Estimating the electrical conductivity of the melt phase of a partially molten asthenosphere from seafloor magnetotelluric sounding data

Seafloor magnetotelluric soundings provide models of electrical conductivity distributions in the Earth’s oceanic mantle. By inverting the sounding results, a high-conductivity (typically 0.01–0.1 S/m) layer is often obtained in the oceanic upper mantle, which is referred to as the electrical asthenosphere. The obtained high conductivity is then interpreted in terms of the amount of additional conduction that accounts for the conductivity value based on a physical model of the asthenosphere. There are two major candidates that are considered as the cause of the asthenosphere: the effect of water and partial melting. In this paper, we consider the partial melting hypothesis. We propose a method to estimate the electrical conductivity of the melt phase that is responsible for high conductivity by assuming the melt fraction distribution in the asthenosphere.

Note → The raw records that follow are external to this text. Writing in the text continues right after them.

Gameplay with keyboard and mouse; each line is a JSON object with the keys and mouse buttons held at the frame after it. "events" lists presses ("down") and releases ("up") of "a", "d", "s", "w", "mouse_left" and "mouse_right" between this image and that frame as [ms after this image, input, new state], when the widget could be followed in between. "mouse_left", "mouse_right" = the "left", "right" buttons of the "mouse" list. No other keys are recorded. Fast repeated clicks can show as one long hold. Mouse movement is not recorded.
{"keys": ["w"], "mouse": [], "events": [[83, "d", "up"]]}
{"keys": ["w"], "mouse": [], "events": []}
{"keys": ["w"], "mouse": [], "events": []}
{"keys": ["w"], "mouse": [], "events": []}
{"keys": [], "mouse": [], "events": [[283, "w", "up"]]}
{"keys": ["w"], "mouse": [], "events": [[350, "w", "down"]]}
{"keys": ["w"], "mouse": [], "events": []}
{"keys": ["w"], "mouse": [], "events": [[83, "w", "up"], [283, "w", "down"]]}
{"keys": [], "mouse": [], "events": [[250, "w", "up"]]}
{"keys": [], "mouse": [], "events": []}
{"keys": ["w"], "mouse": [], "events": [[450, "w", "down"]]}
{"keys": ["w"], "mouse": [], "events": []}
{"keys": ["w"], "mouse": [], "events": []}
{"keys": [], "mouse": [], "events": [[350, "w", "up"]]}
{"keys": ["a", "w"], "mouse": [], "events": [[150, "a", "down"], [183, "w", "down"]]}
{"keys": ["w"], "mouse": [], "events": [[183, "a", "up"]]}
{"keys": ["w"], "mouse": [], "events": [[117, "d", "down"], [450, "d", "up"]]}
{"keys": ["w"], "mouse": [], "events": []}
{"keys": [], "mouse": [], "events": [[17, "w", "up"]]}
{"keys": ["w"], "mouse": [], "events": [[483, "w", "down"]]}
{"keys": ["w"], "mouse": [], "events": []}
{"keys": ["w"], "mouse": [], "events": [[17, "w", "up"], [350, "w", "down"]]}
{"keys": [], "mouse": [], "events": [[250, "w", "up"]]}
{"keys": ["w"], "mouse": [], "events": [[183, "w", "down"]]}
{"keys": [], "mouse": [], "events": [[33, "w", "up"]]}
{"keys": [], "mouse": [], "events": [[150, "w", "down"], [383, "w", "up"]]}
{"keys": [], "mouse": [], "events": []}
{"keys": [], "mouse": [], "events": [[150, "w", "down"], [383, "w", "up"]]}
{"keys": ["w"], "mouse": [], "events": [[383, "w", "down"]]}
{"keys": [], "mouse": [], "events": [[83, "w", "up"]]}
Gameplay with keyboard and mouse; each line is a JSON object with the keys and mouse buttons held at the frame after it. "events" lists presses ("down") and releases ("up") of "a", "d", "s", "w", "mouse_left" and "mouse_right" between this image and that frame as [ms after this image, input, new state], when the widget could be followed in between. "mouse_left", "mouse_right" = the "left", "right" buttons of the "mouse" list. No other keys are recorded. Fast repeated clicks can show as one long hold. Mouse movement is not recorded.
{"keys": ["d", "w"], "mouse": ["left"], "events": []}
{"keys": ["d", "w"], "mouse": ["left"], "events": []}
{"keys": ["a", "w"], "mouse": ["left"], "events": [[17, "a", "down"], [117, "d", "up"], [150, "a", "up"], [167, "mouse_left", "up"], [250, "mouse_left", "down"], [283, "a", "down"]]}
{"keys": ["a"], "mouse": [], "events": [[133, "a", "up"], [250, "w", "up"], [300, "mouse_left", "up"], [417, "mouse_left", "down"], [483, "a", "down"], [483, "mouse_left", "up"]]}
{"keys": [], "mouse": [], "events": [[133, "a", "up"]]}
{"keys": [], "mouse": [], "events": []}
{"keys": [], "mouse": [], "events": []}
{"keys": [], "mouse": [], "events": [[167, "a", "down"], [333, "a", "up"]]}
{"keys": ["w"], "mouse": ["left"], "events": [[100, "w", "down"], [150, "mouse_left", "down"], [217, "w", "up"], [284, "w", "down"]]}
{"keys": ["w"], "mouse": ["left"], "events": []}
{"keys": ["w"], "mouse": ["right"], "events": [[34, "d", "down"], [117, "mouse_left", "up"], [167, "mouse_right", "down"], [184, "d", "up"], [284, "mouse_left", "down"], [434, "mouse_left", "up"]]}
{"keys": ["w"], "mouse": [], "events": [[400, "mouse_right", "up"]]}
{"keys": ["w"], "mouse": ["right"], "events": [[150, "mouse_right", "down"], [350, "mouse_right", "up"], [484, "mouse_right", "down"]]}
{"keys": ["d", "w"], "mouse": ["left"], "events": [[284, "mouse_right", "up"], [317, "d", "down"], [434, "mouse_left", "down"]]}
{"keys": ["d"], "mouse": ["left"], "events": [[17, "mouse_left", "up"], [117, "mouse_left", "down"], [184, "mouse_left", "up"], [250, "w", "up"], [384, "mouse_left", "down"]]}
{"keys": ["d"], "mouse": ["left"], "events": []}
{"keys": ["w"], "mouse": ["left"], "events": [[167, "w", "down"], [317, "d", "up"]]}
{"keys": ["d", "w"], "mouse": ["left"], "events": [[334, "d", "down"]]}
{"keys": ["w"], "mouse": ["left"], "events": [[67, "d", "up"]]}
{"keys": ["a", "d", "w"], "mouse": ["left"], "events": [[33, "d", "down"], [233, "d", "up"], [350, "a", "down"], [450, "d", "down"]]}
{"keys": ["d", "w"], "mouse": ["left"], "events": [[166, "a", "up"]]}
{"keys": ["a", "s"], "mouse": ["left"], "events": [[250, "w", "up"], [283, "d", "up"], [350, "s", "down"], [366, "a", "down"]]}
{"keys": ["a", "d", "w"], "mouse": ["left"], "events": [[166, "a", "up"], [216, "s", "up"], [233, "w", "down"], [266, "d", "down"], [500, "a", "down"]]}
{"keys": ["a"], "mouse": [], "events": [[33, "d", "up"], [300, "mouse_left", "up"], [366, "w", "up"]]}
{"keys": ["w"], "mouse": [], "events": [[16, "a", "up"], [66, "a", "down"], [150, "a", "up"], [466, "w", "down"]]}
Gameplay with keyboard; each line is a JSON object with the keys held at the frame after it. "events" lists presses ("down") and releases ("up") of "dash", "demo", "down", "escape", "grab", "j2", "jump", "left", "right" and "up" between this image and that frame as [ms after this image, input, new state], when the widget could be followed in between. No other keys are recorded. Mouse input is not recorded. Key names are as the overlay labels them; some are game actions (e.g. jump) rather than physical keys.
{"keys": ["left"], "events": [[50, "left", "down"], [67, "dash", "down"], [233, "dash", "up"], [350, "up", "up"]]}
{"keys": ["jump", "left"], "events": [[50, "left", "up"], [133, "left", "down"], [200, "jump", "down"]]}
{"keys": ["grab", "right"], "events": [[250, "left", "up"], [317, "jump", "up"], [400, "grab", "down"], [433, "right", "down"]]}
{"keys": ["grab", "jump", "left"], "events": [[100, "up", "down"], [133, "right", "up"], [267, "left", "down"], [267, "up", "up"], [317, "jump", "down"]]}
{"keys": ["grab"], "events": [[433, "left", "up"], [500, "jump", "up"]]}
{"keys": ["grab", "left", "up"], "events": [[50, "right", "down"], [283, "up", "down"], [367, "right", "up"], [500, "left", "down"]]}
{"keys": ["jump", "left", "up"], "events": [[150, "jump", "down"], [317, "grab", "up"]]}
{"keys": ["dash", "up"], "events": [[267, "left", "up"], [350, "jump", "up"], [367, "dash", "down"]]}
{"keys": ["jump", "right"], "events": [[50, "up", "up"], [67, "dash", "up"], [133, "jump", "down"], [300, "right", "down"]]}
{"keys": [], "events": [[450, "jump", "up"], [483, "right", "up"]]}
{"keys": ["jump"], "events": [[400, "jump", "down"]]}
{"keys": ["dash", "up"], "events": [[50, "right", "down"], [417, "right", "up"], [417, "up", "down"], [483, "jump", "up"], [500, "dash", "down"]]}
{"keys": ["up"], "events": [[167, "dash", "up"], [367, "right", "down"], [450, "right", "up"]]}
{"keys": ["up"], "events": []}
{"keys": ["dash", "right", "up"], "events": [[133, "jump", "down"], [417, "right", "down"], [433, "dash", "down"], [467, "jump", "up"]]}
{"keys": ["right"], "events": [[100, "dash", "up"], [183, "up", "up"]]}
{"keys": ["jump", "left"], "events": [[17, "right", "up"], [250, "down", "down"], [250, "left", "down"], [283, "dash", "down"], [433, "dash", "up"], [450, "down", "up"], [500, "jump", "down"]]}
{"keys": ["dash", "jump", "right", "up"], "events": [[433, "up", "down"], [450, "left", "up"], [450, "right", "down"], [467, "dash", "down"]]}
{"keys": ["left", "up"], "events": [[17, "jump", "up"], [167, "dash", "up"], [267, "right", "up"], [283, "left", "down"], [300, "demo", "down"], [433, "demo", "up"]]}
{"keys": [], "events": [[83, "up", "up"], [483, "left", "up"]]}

We applied this method to one-dimensional conductivity profiles recently obtained from three regions of different seafloor age, and the results indicate that the proposed approach, combined with other approaches such as seismology and mineral physics, will provide useful information in testing a partial melting hypothesis for the cause of the asthenosphere.

• A new approach is proposed for interpretation of EM sounding result.
• It estimates electrical conductivity of melt, assuming partially molten system.
• This approach can be used to test the partially molten asthenosphere hypothesis.